Your child doesn’t have to go on to harm themselves physically. Your placing of their Christian and secular education and development into adulthood in the hands of the spiritually carnal Christian or even spiritually dead unbeliever can result in unexpected and unwanted children of their own, miserable or broken marriages and divorce, and a lifetime of disappointment, confusion, and poverty. Or, maybe not. Maybe God will bless you in spite of your carelessness. Praise God.

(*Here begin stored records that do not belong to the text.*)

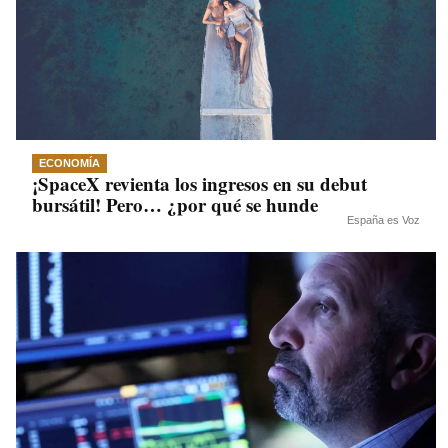
ECONOMÍA
¡SpaceX revienta los ingresos en su debut
bursátil! Pero… ¿por qué se hunde
España es Voz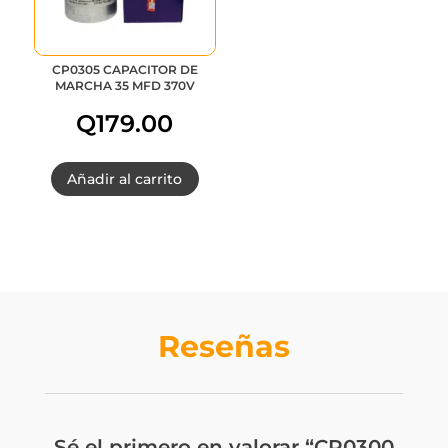
CP0305 CAPACITOR DE
MARCHA 35 MFD 370V
Q
179.00
Añadir al carrito
Reseñas
Sé el primero en valorar “CP0300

In that case, let me speak to the young person who is hoping to get married and planning on building a family. Don’t look around you for exceptions to God’s way; do right and start now. Don’t look at people who have done well in spite of their careless and clumsy walk with Christ, get closer to Him as we speak. Look at your future child in your own head and imagine what kind of Christian you’d like that child to be and then you be that person first. Read your Bible every day and to a great extent, study it, be constantly in a prayerful state acknowledging the sovereignty of God, and pray for faith and pray for more love for God, your parents, your spouse, siblings, friends, church, community, and nation. Be faithful to meet with your own church body and be supportive of and pray for your Pastor. Practice the presence of Christ. Realize that you have God’s Spirit dwelling in you and He goes where you go and sees what you see and is with you when you do anything.

You’ll have to live in front of your children one day. Live in way that is pleasing to God and that glorifies Him. I believe and have seen, and I think I can promise you, that it will be a wonderful thing to walk hand in hand with your child and Christ together. As has been said, “only one life, will soon be past, only what’s done for Christ will last.”